Sethaput pointed out that there is a need to hike the interest rate because core inflation has “significantly” increased from 0.2 per cent in 2021, to more than two per cent currently.
The BoT’s Monetary Policy Committee voted 4-3 last Wednesday to hold the country’s benchmark lending rate at a record low of 0.5 per cent. The MPC’s next meeting is in August.
Headline inflation increased from 4.65 per cent in April to 7.1 per cent in May while core inflation reached 2.28 per cent.
Sethaput explained that Thailand’s monetary policy has been very accommodating for a long time because of the impacts of the Covid-19 pandemic. He said the economy is recovering and the need for a very accommodative monetary policy is dissipating.

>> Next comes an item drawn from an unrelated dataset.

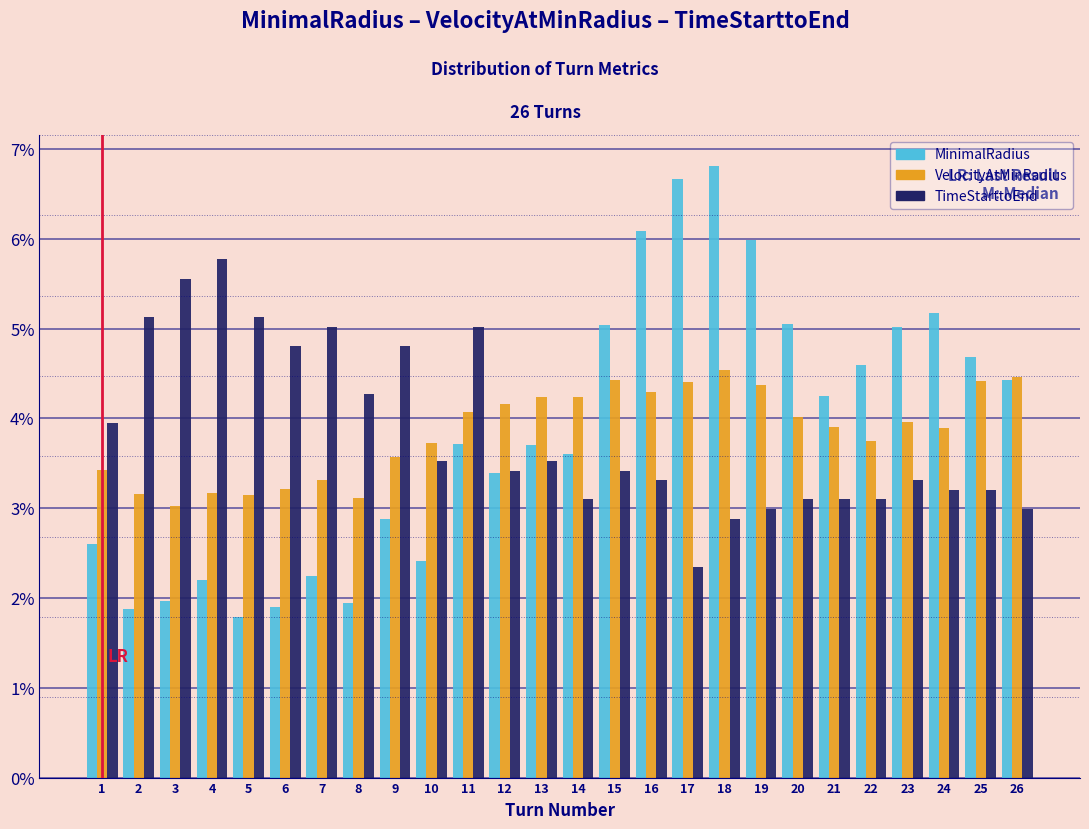

What is the approximate value of TimeStarttoEnd at 17?

2.4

He worries that there will be more need to aggressively increase the interest rate which is something that should be avoided, he believes.
“We do not want to see that,” he said. “The hike must not be too slow to avoid being aggressive later.”

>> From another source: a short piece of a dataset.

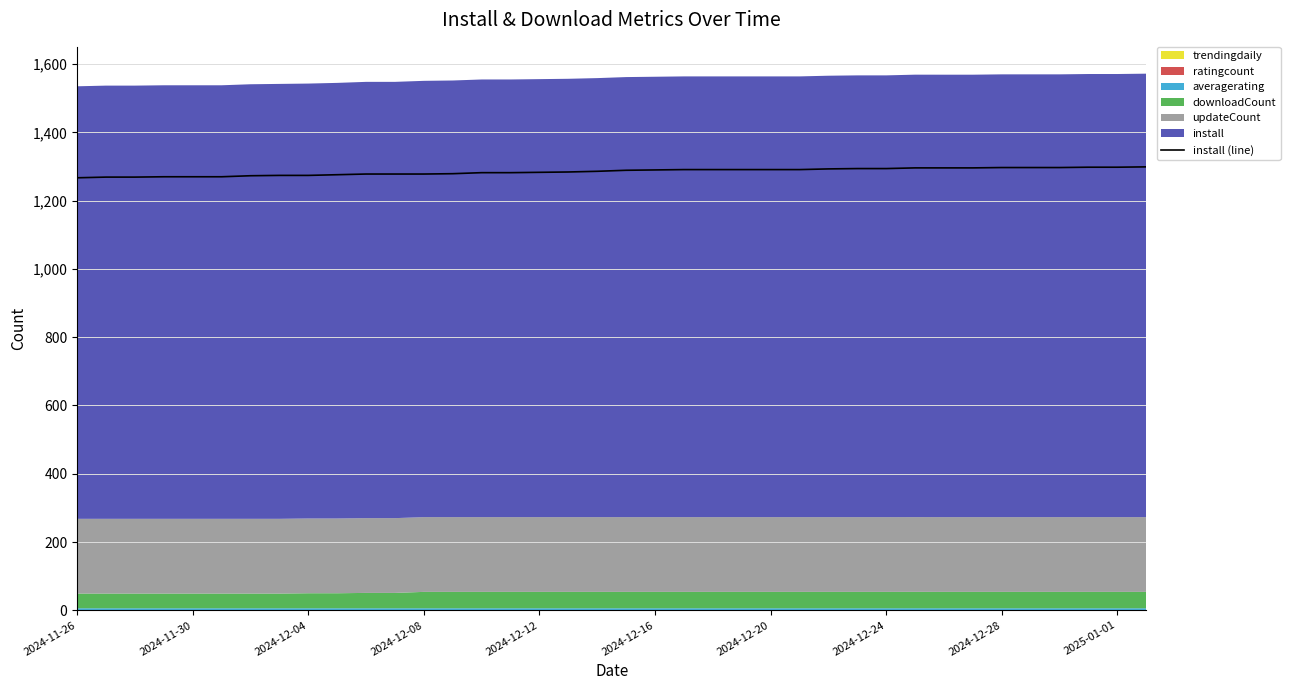

What value does the data have at 35?

1298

Sethaput also said there is no need to follow what other central banks are doing since the consideration of when and how to hike the policy interest rate should be based on the domestic situation such as the economic recovery and inflation.

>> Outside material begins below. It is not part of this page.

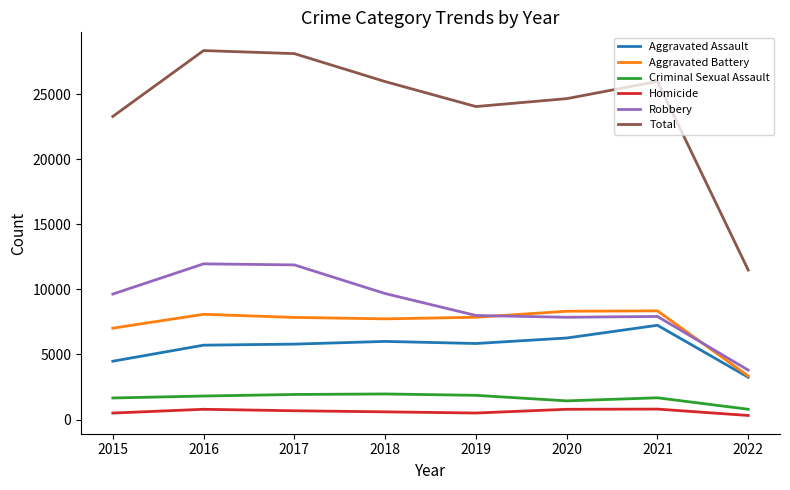

Which series changed the most between 2019 and 2022?

Total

“Just because the Fed (US Federal Reserve) is increasing, does not mean that we have to, our issues are our issues,” he said.
For fiscal measures, Finance Minister Arkhom Termpittayapaisith told reporters at the ministry on Monday the need for blanketed measures, such as the Half-Half co-payment scheme, is lessened because the impacts of the Covid pandemic are much lower and the economy is already recovering.
There is also less budget to go around at the moment.
“The government is facing limitations in terms of the budget that can be used for stimulus measures as the loan that was being used to lower the economic impacts is now not down to around 40 billion baht,” he said.
The government made 1.5 trillion baht loans to counter the impacts of the pandemic between 2020 and 2021. Last Friday, the Royal Gazette announced that the government is taking out another 13 billion baht loan from Japan for the same purpose.
Arkhom said it is time for fiscal policy to normalize and new measures will be targeted, especially for groups that are most affected by rising energy prices.
“The impacts from the Covid pandemic is much less now and the economy is now operating normally so we should lift these measures and this is also being done in other countries,” he said.
As for fiscal measures to tackle inflation, Arkhom said there are countries that did not come out with any measures to help their people from inflation and they are allowing the market mechanisms to do their work.
“One day when demand increases, the supply will increase and product prices will go down by themselves,” he said.